===== SUPPLIED RECORDS =====

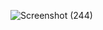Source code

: 
![Screenshot (244)](https://github.com/KhushalBorse2023/Leetcode-24/assets/86597374/9ecad9c5-0ab9-4067-bc06-c830d2b7a389)
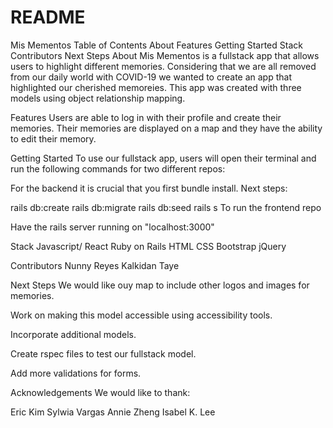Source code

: # README

Mis Mementos
Table of Contents
About
Features
Getting Started
Stack
Contributors
Next Steps
About
Mis Mementos is a fullstack app that allows users to highlight different memories. Considering that we are all removed from our daily world with COVID-19 we wanted to create an app that highlighted our cherished memoreies. This app was created with three models using object relationship mapping.

Features
Users are able to log in with their profile and create their memories. Their memories are displayed on a map and they have the ability to edit their memory.

Getting Started
To use our fullstack app, users will open their terminal and run the following commands for two different repos:

For the backend it is crucial that you first bundle install. Next steps:

rails db:create
rails db:migrate
rails db:seed
rails s
To run the frontend repo

Have the rails server running on "localhost:3000"

Stack
Javascript/ React
Ruby on Rails
HTML
CSS
Bootstrap
jQuery

Contributors
Nunny Reyes
Kalkidan Taye

Next Steps
We would like ouy map to include other logos and images for memories.  

Work on making this model accessible using accessibility tools.

Incorporate additional models.

Create rspec files to test our fullstack model.

Add more validations for forms.

Acknowledgements
We would like to thank:

Eric Kim
Sylwia Vargas
Annie Zheng
Isabel K. Lee
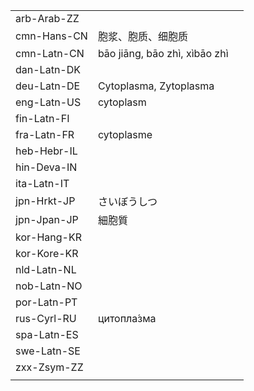 | | | |
|-|-|-|
| arb-Arab-ZZ |  |  |
| cmn-Hans-CN | 胞浆、胞质、细胞质 |  |
| cmn-Latn-CN | bāo jiāng, bāo zhì, xìbāo zhì |  |
| dan-Latn-DK |  |  |
| deu-Latn-DE | Cytoplasma, Zytoplasma |  |
| eng-Latn-US | cytoplasm |  |
| fin-Latn-FI |  |  |
| fra-Latn-FR | cytoplasme |  |
| heb-Hebr-IL |  |  |
| hin-Deva-IN |  |  |
| ita-Latn-IT |  |  |
| jpn-Hrkt-JP | さいぼうしつ |  |
| jpn-Jpan-JP | 細胞質 |  |
| kor-Hang-KR |  |  |
| kor-Kore-KR |  |  |
| nld-Latn-NL |  |  |
| nob-Latn-NO |  |  |
| por-Latn-PT |  |  |
| rus-Cyrl-RU | цитопла́зма |  |
| spa-Latn-ES |  |  |
| swe-Latn-SE |  |  |
| zxx-Zsym-ZZ |  |  |
|  |  |  |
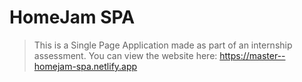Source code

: # HomeJam SPA
>  This is a Single Page Application made as part of an internship assessment. 
>  You can view the website here: https://master--homejam-spa.netlify.app
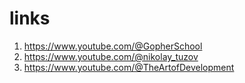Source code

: # links

1. https://www.youtube.com/@GopherSchool
2. https://www.youtube.com/@nikolay_tuzov
3. https://www.youtube.com/@TheArtofDevelopment
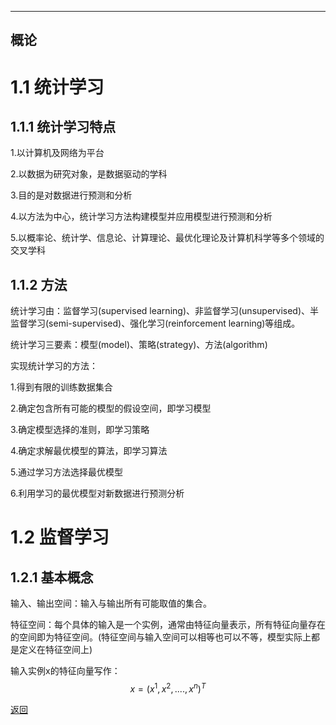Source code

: <script type="text/javascript" async src="//cdn.bootcss.com/mathjax/2.7.0/MathJax.js?config=TeX-AMS-MML_HTMLorMML"></script>
<script type="text/javascript" async src="https://cdnjs.cloudflare.com/ajax/libs/mathjax/2.7.1/MathJax.js?config=TeX-MML-AM_CHTML"></script>

---
概论
---

# 1.1 统计学习

## 1.1.1 统计学习特点

1.以计算机及网络为平台

2.以数据为研究对象，是数据驱动的学科

3.目的是对数据进行预测和分析

4.以方法为中心，统计学习方法构建模型并应用模型进行预测和分析

5.以概率论、统计学、信息论、计算理论、最优化理论及计算机科学等多个领域的交叉学科

## 1.1.2 方法

统计学习由：监督学习(supervised learning)、非监督学习(unsupervised)、半监督学习(semi-supervised)、强化学习(reinforcement learning)等组成。

统计学习三要素：模型(model)、策略(strategy)、方法(algorithm)

实现统计学习的方法：

1.得到有限的训练数据集合

2.确定包含所有可能的模型的假设空间，即学习模型

3.确定模型选择的准则，即学习策略

4.确定求解最优模型的算法，即学习算法

5.通过学习方法选择最优模型

6.利用学习的最优模型对新数据进行预测分析

# 1.2 监督学习

## 1.2.1 基本概念

输入、输出空间：输入与输出所有可能取值的集合。

特征空间：每个具体的输入是一个实例，通常由特征向量表示，所有特征向量存在的空间即为特征空间。(特征空间与输入空间可以相等也可以不等，模型实际上都是定义在特征空间上)

输入实例x的特征向量写作：$$x=(x^{1},x^{2},....,x^{n})^T $$


[返回](./)
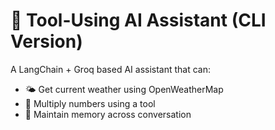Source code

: # 🤖 Tool-Using AI Assistant (CLI Version)

A LangChain + Groq based AI assistant that can:
- 🌤 Get current weather using OpenWeatherMap
- 🧮 Multiply numbers using a tool
- 💬 Maintain memory across conversation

=====

WHAT TO PRODUCE → Please copy the entries in full. Leave each image out.

RESPONSE AREA →
Source code

: 
![Screenshot (244)](https://github.com/KhushalBorse2023/Leetcode-24/assets/86597374/9ecad9c5-0ab9-4067-bc06-c830d2b7a389)
Source code

: # README

Mis Mementos
Table of Contents
About
Features
Getting Started
Stack
Contributors
Next Steps
About
Mis Mementos is a fullstack app that allows users to highlight different memories. Considering that we are all removed from our daily world with COVID-19 we wanted to create an app that highlighted our cherished memoreies. This app was created with three models using object relationship mapping.

Features
Users are able to log in with their profile and create their memories. Their memories are displayed on a map and they have the ability to edit their memory.

Getting Started
To use our fullstack app, users will open their terminal and run the following commands for two different repos:

For the backend it is crucial that you first bundle install. Next steps:

rails db:create
rails db:migrate
rails db:seed
rails s
To run the frontend repo

Have the rails server running on "localhost:3000"

Stack
Javascript/ React
Ruby on Rails
HTML
CSS
Bootstrap
jQuery

Contributors
Nunny Reyes
Kalkidan Taye

Next Steps
We would like ouy map to include other logos and images for memories.  

Work on making this model accessible using accessibility tools.

Incorporate additional models.

Create rspec files to test our fullstack model.

Add more validations for forms.

Acknowledgements
We would like to thank:

Eric Kim
Sylwia Vargas
Annie Zheng
Isabel K. Lee
 | | | |
|-|-|-|
| arb-Arab-ZZ |  |  |
| cmn-Hans-CN | 胞浆、胞质、细胞质 |  |
| cmn-Latn-CN | bāo jiāng, bāo zhì, xìbāo zhì |  |
| dan-Latn-DK |  |  |
| deu-Latn-DE | Cytoplasma, Zytoplasma |  |
| eng-Latn-US | cytoplasm |  |
| fin-Latn-FI |  |  |
| fra-Latn-FR | cytoplasme |  |
| heb-Hebr-IL |  |  |
| hin-Deva-IN |  |  |
| ita-Latn-IT |  |  |
| jpn-Hrkt-JP | さいぼうしつ |  |
| jpn-Jpan-JP | 細胞質 |  |
| kor-Hang-KR |  |  |
| kor-Kore-KR |  |  |
| nld-Latn-NL |  |  |
| nob-Latn-NO |  |  |
| por-Latn-PT |  |  |
| rus-Cyrl-RU | цитопла́зма |  |
| spa-Latn-ES |  |  |
| swe-Latn-SE |  |  |
| zxx-Zsym-ZZ |  |  |
|  |  |  |
Source code

: # HomeJam SPA
>  This is a Single Page Application made as part of an internship assessment. 
>  You can view the website here: https://master--homejam-spa.netlify.app
Source code

: # links

1. https://www.youtube.com/@GopherSchool
2. https://www.youtube.com/@nikolay_tuzov
3. https://www.youtube.com/@TheArtofDevelopment
Source code

: <script type="text/javascript" async src="//cdn.bootcss.com/mathjax/2.7.0/MathJax.js?config=TeX-AMS-MML_HTMLorMML"></script>
<script type="text/javascript" async src="https://cdnjs.cloudflare.com/ajax/libs/mathjax/2.7.1/MathJax.js?config=TeX-MML-AM_CHTML"></script>

---
概论
---

# 1.1 统计学习

## 1.1.1 统计学习特点

1.以计算机及网络为平台

2.以数据为研究对象，是数据驱动的学科

3.目的是对数据进行预测和分析

4.以方法为中心，统计学习方法构建模型并应用模型进行预测和分析

5.以概率论、统计学、信息论、计算理论、最优化理论及计算机科学等多个领域的交叉学科

## 1.1.2 方法

统计学习由：监督学习(supervised learning)、非监督学习(unsupervised)、半监督学习(semi-supervised)、强化学习(reinforcement learning)等组成。

统计学习三要素：模型(model)、策略(strategy)、方法(algorithm)

实现统计学习的方法：

1.得到有限的训练数据集合

2.确定包含所有可能的模型的假设空间，即学习模型

3.确定模型选择的准则，即学习策略

4.确定求解最优模型的算法，即学习算法

5.通过学习方法选择最优模型

6.利用学习的最优模型对新数据进行预测分析

# 1.2 监督学习

## 1.2.1 基本概念

输入、输出空间：输入与输出所有可能取值的集合。

特征空间：每个具体的输入是一个实例，通常由特征向量表示，所有特征向量存在的空间即为特征空间。(特征空间与输入空间可以相等也可以不等，模型实际上都是定义在特征空间上)

输入实例x的特征向量写作：$$x=(x^{1},x^{2},....,x^{n})^T $$


[返回](./)
Source code

: # 🤖 Tool-Using AI Assistant (CLI Version)

A LangChain + Groq based AI assistant that can:
- 🌤 Get current weather using OpenWeatherMap
- 🧮 Multiply numbers using a tool
- 💬 Maintain memory across conversation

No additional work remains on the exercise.